O Tribunal de Justiça do Rio Grande do Norte (TJRN)realizou, nesta quarta-feira (29/7), o casamento comunitário de 48 casais cidade de Ceará-Mirim, região Metropolitana de Natal. A ação, promovida pelo Núcleo de Ações e Programas Socioambientais do TJRN (NAPS), aconteceu um dia antes da data em que se comemora a emancipação municipal de Ceará-Mirim, celebrada em 30 de julho.

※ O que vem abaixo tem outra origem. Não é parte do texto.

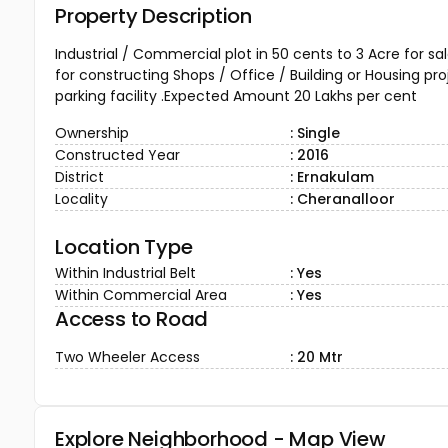
Property Description
Industrial / Commercial plot in 50 cents to 3 Acre for s
for constructing Shops / Office / Building or Housing pr
parking facility .Expected Amount 20 Lakhs per cent
Ownership
: Single
Constructed Year
: 2016
District
: Ernakulam
Locality
: Cheranalloor
Location Type
Within Industrial Belt
: Yes
Within Commercial Area
: Yes
Access to Road
Two Wheeler Access
: 20 Mtr
Explore Neighborhood - Map View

A solenidade foi presidida pela juíza coordenadora do NAPS, Fátima Soares, e pelo juiz da Comarca de Ceará-Mirim, Herval Sampaio Júnior. A cerimonia coletiva também contou com a participação da desembargadora aposentada Zeneide Bezerra, do tabelião titular do 2º Cartório de Ceará-Mirim, Manuel Antônio Gusmão, de autoridades políticas e instituições sociais.
Para a juíza Fátima Soares, a ação promove cidadania, inclusão social e fortalecimento dos vínculos familiares. A magistrada já realiza os casamentos comunitários há 16 anos, o que totaliza mais de 15 mil uniões em todo o Estado.
“É um ato jurídico, um direito de família, milenar. E, mesmo depois desse tempo todo, posso dizer que é gratificante, por ver a consciência das pessoas em cumprir essa formalidade de maneira espontânea, pois o compromisso civil gera direitos a essas famílias, proteções jurídicas e deveres desse novo núcleo que se formaliza”, comenta a magistrada.
Para o diretor do Foro da Comarca de Ceará-Mirim, a realização dos casamentos comunitários é um benefício a toda a sociedade. “O que fazemos aqui hoje é além de um ato civil, transcende a lei. O que celebramos aqui são trajetórias de vida, pessoas que já são famílias, que conseguiram formalizar a sua união neste dia”, comenta o juiz Herval Sampaio.
Caso dos agricultores Paulo de Lima e Tatiana Monteiro, que residem no distrito de São José do Riachão. “A gente já pensava em casar no civil e não ter essas taxas do cartório facilitou muito porque não temos que gastar com isso”, comenta o agricultor.
Um outro casal de agricultores, Josyano de Lira e Adriana Batista, pelo mesmo motivo financeiro, decidiram há duas semanas formalizar o relacionamento que se iniciou há quatro anos.
“Assim que soubemos dessa cerimônia, decidimos formalizar. Na verdade, eu que puxei ela”, disse o agricultor, em tom de bom humor.
O casamento comunitário do TJRN é promovido pelo Núcleo de Ações e Programas Socioambientais (NAPS/TJRN) e oferece a oportunidade de oficializar a união civil de forma totalmente gratuita, incluindo a isenção de taxas de cartório, com vagas limitadas por edição e inscrições que exigem a apresentação de documentação básica, como certidão de nascimento atualizada (emitida há menos de 90 dias) e comprovante de residência. Noivas e noivos também devem declarar a sua hipossuficiência financeira, o que garante a gratuidade do processo.